Minuten danach zeigte der noch aus Beständen der Währungsreform stammende und grün auf schwarz anzeigende Laptop eines gewissen Oh B. David im Privathaus: “Ju hef Mehl”. Also eine Mail von der Unesco drüben überm Teich. Da er nicht wußte, wie man das aufmacht, rief er seine schlaftrunkene Gattin. “Ochottochottochott” sagte die nur, drückte aber mit den bereits für die Nacht eingecremten Fingern 2 Tasten (Eine vorwärts, 1ne seitwärts). Eine Mail aus New York kam zum Vorschein:
“We, the Academy of the Unesco decided to give Bielefeld the title Worldcapital of Pudding”. Da stand das nun. Grün auf schwarz. Wie eingebrannt. Der Oh Be wußte nicht, wohin mit seiner Rührung. Seine Gattin barmte nur “Ochootoochottochott”. Aus der Ferne zog immer noch das markante postgelbe “Nessun dorma” durch das beengende Tal der reißenden Lutter.

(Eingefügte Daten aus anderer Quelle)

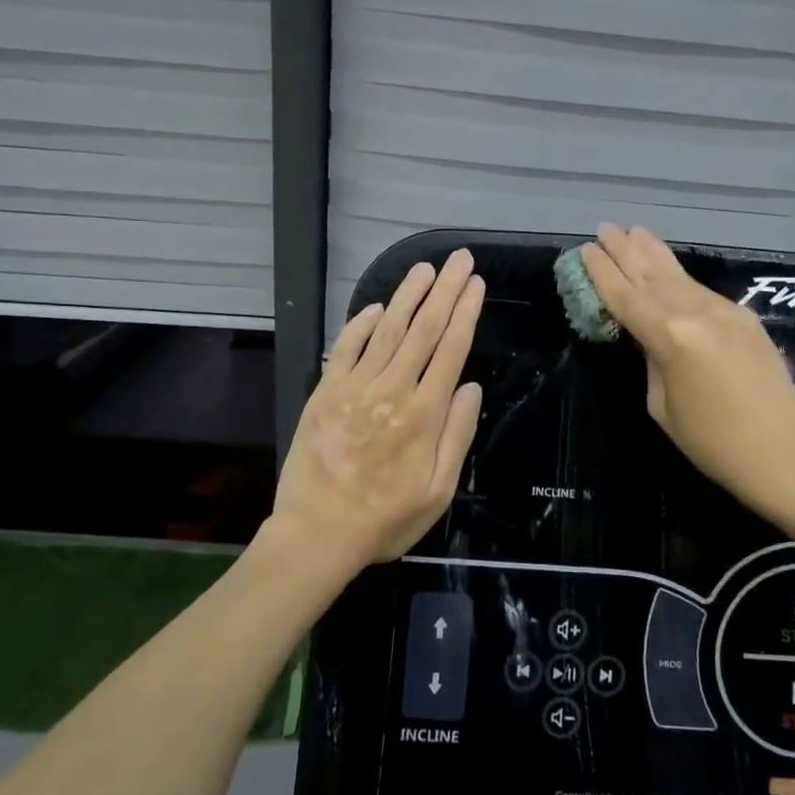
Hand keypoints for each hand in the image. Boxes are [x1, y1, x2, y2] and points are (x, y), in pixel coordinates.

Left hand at [270, 250, 484, 573]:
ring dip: (407, 296)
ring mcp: (355, 388)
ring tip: (424, 269)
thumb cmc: (386, 519)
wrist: (318, 534)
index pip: (451, 349)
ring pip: (386, 330)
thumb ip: (457, 436)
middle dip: (445, 291)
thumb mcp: (439, 491)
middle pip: (423, 329)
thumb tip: (470, 387)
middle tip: (459, 260)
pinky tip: (376, 306)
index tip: (476, 284)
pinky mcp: (325, 392)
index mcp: (424, 414)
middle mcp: (392, 390)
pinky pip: (345, 348)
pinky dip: (361, 323)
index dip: (466, 312)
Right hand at [581, 225, 794, 522]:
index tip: (586, 250)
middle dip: (625, 251)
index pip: (626, 297)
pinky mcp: (744, 317)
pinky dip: (679, 276)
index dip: (603, 273)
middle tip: (605, 228)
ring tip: (634, 232)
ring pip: (679, 276)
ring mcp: (724, 311)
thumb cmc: (711, 440)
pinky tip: (668, 267)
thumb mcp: (661, 404)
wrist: (781, 450)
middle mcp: (697, 313)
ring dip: (653, 253)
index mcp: (670, 337)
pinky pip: (701, 290)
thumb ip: (652, 358)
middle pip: (652, 276)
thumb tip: (650, 335)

Bielefeld also “Weltkulturhauptstadt des Pudding”. Endlich. David sah sein Lebenswerk vollendet. Nun würde man der Metropole unter der Sparrenburg die Krone aufsetzen können: Einen goldgelben Sahnepudding von Dr. Oetker. Als er sich endlich gefasst hatte, wählte er die 08/15-112. Die Geheimnummer des Baudezernten. “Sie werden es nicht glauben”, erzählte er zitternd der wie immer schlaftrunkenen Stimme des Herrn der Brachflächen. Wir sind soeben Welthauptsdat des Puddings geworden”. Stille am Ende der analogen Leitung aus dem Kriegswinter 1870/71. Dann ein Jauchzen aus vollem Herzen. “Ochottochottochott. Ich habe es immer gewußt. Nichtstun zahlt sich aus. Ich komme, Chef. Ich komme”. Bevor der noch fragen konnte, ob das immer so schnell geht, hörte er noch, wie der Hörer aus englischen Armeemebeständen sich senkte und ein letztes Scharren sein inneres Ohr sanft streichelte. Das mußte der berühmte Spaten sein, den sich der Dezernent angewöhnt hatte, wie ein “Eisernes Kreuz 1. K. ” über der rechten Schulter zu tragen. Symbol händisch geglätteter Brachflächen. Nun mußte er sich auf dem Weg zu ihm raus gemacht haben. Er, Oh B. einer einzigartigen Stadt, einer Metropole des Puddings. Der Metropole des Puddings.
Wie die Historiker heute in der Früh allerdings notierten, habe die Fahrt raus zum Oh B. über die Bozi-Straße einem einzigen Triumpfzug geglichen. Er, der Herrscher der Brachflächen, auf dem chromblitzenden Dürkopp-Damenfahrrad, Modell “33 war auch ein Ja” den Spaten, das Symbol, auf der rechten Schulter, rechts und links die begeisterten Bürger, die das Ganze natürlich schon im Internet als Sensationsmeldung gelesen hatten. Endlich hatte ihre Stadt eine Bedeutung bekommen. Eine einzigartige Bedeutung.
Gestern, ganz kurz nach der Bilanzpressekonferenz, heizten die Otti Doetkers ihre größten Kessel an. Ließen Sonderladungen Milch herankarren und ganze Brigaden hatten die güldenen Riesensonderlöffel “Edition August” schon in den Armen und rührten und rührten.
Heute um elf wollen sie oben von der Sparrenburg runter die kleine Weltmetropole mit dem zuschütten, was diese Stadt nun endlich berühmt hat: Pudding. Goldgelber Pudding. Der Große Kurfürst wird zugucken, ab und zu den rechten Zeigefinger an die Stirn führen und vor sich hinmurmeln: “Ich habs ja immer gewußt. Das ist alles, was die können”.
“Hi Bielefeld, allwege”. Schönen 1. April!